— START OF EXTRACT —

Duplicating Neil Brown's jbd patch for jbd2.  I guess this can go
through the ext4 queue rather than straight into -mm.

Neil's text:

Some devices - notably dm and md - can change their behaviour in
response to BIO_RW_BARRIER requests.  They might start out accepting
such requests but on reconfiguration, they find out that they cannot
any more.

ext3 (and other filesystems) deal with this by always testing if
BIO_RW_BARRIER requests fail with EOPNOTSUPP, and retrying the write
requests without the barrier (probably after waiting for any pending
writes to complete).

However there is a bug in the handling for this for ext3.

When ext3 (jbd actually) decides to submit a BIO_RW_BARRIER request,
it sets the buffer_ordered flag on the buffer head.

— END OF EXTRACT —
— START OF DATASET SECTION —

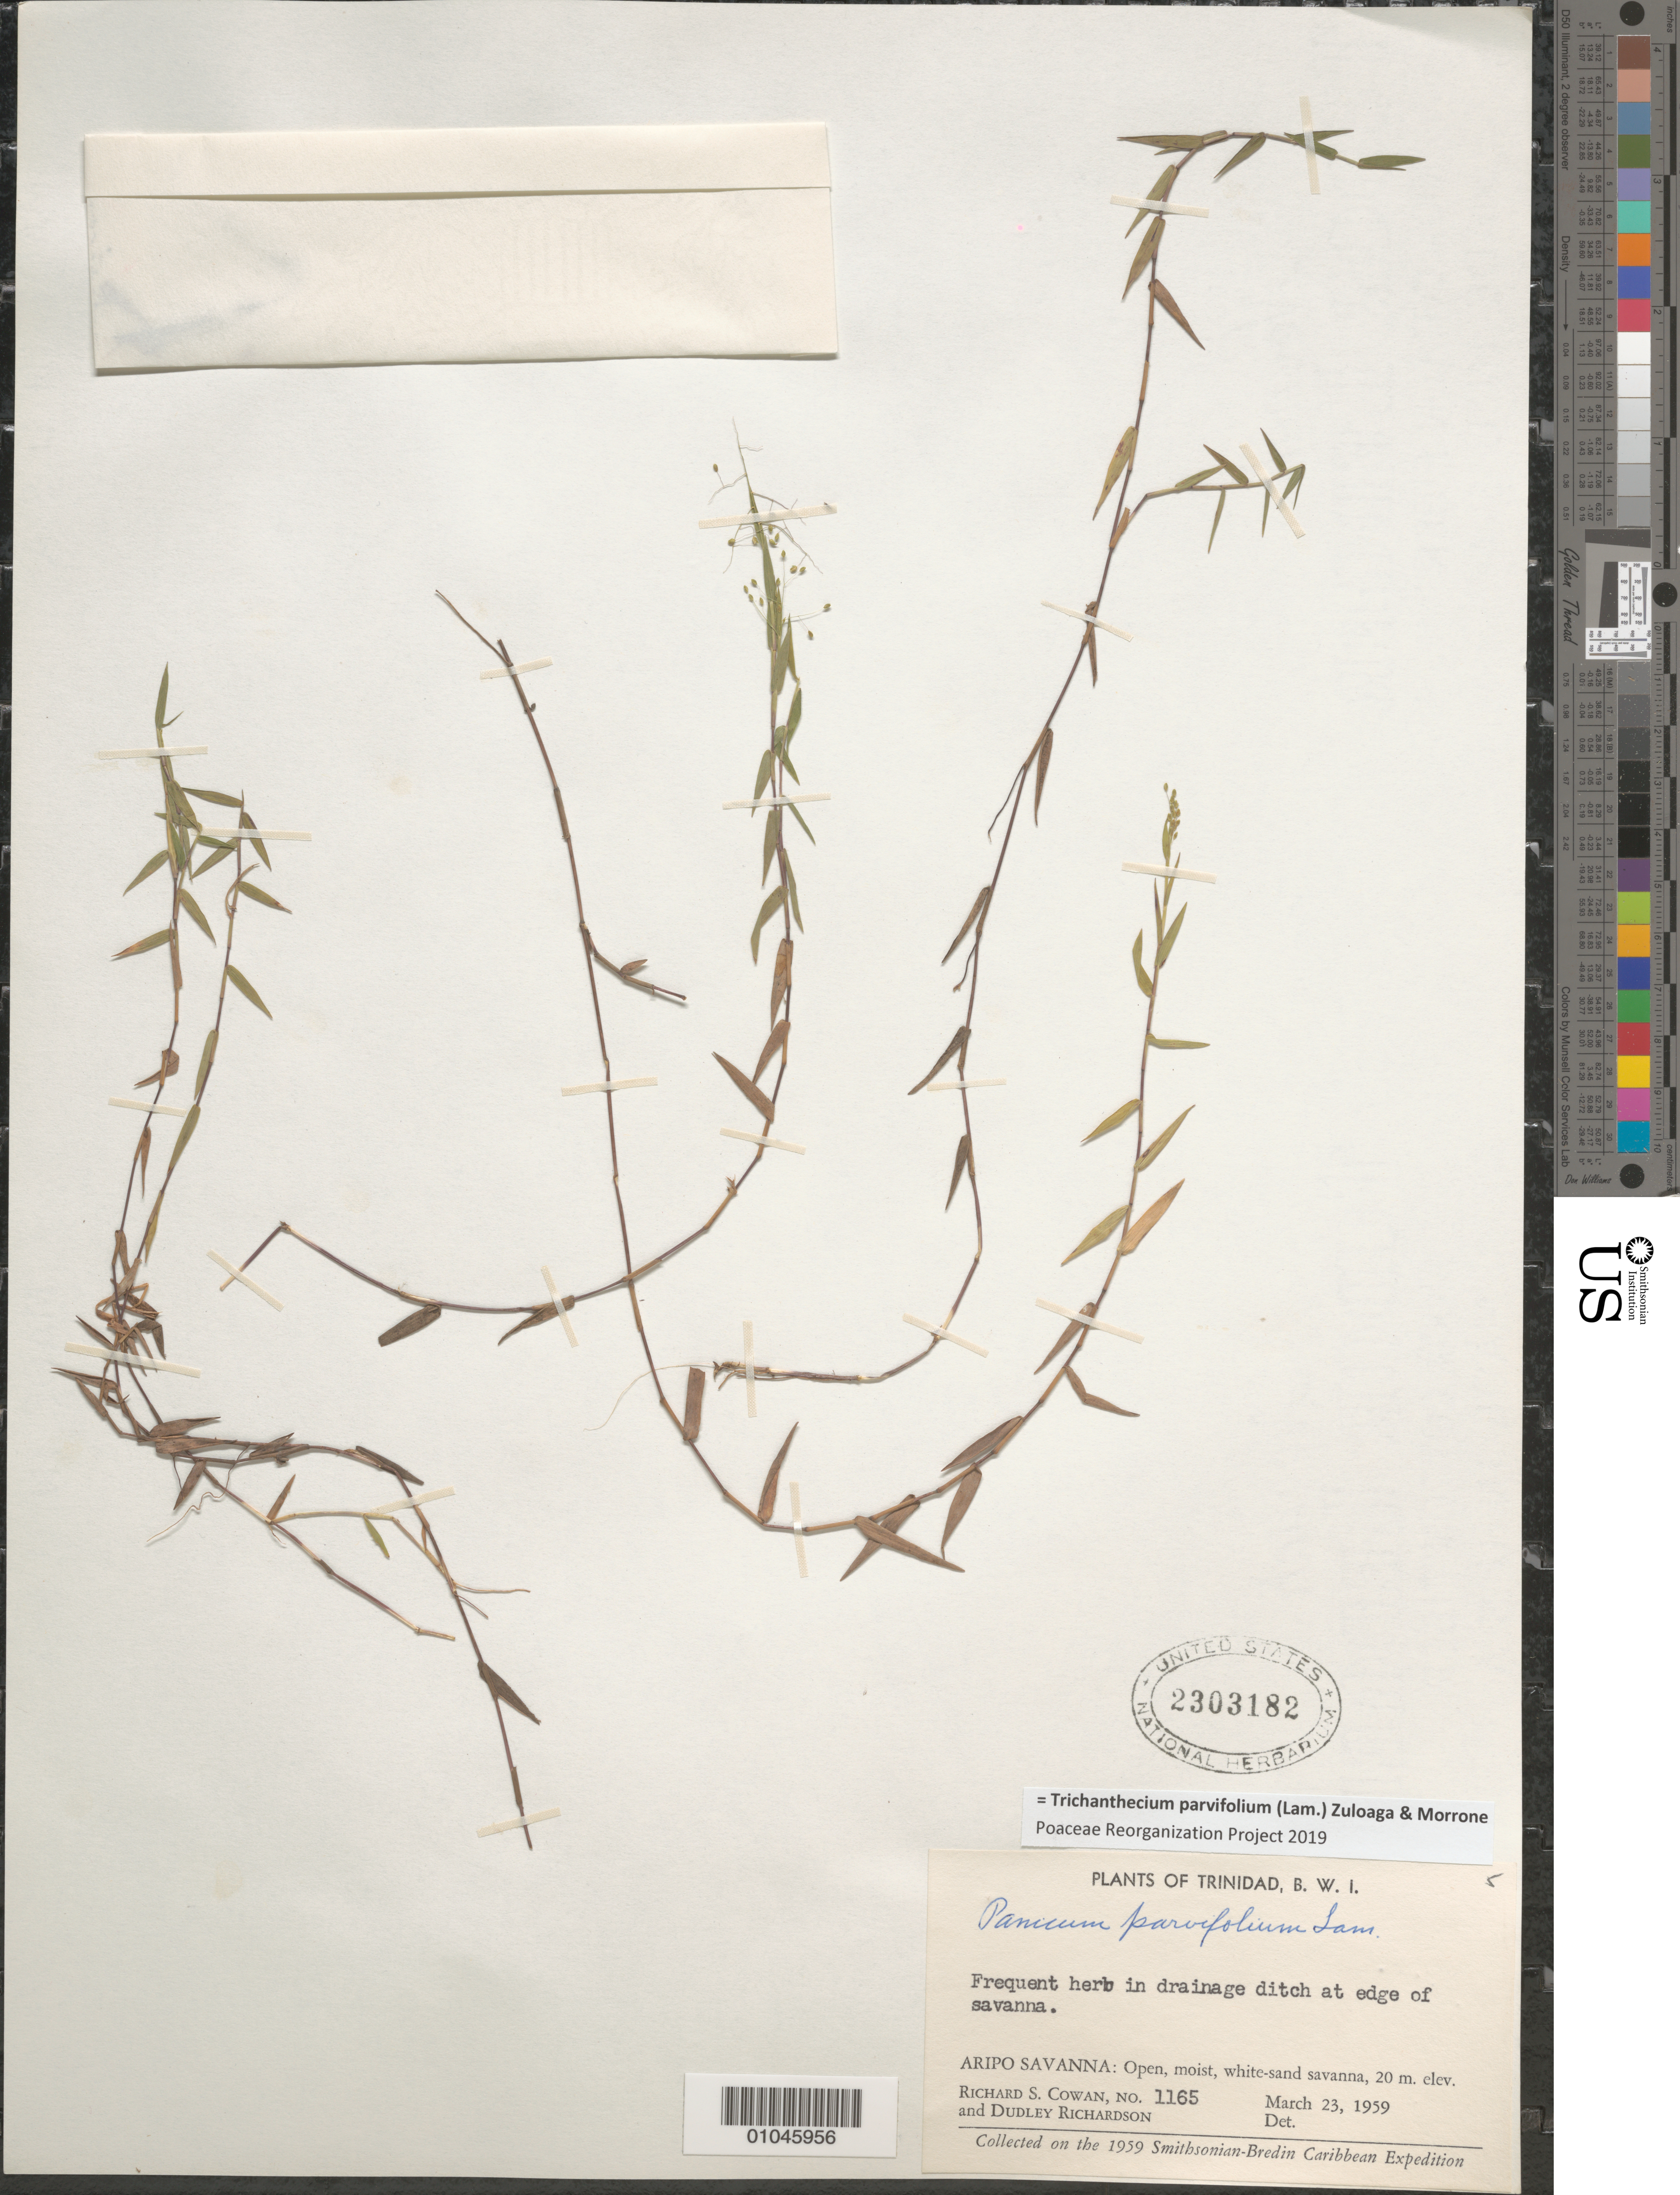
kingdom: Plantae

— END OF DATASET SECTION —

> WRITTEN TASK A:
How would you render this sentence from the patch description in Spanish: "However there is a bug in the handling for this for ext3."
> WRITTEN TASK B:
Could you resume the patch description about BIO_RW_BARRIER handling, picking up after its last sentence?
The material can be left aside.

> RESULT A:
Sin embargo, hay un error en el manejo de esto para ext3.

> RESULT B:
If the request completes successfully, the flag STAYS SET.

Other code might then write the same buffer_head after the device has
been reconfigured to not accept barriers.  This write will then fail,
but the "other code" is not ready to handle EOPNOTSUPP errors and the
error will be treated as fatal.

This can be seen without having to reconfigure a device at exactly the
wrong time by putting:

                if (buffer_ordered(bh))
                        printk("OH DEAR, and ordered buffer\n");


in the while loop in "commit phase 5" of journal_commit_transaction.

If it ever prints the "OH DEAR ..." message (as it does sometimes for
me), then that request could (in different circumstances) have failed
with EOPNOTSUPP, but that isn't tested for.

My proposed fix is to clear the buffer_ordered flag after it has been
used, as in the following patch.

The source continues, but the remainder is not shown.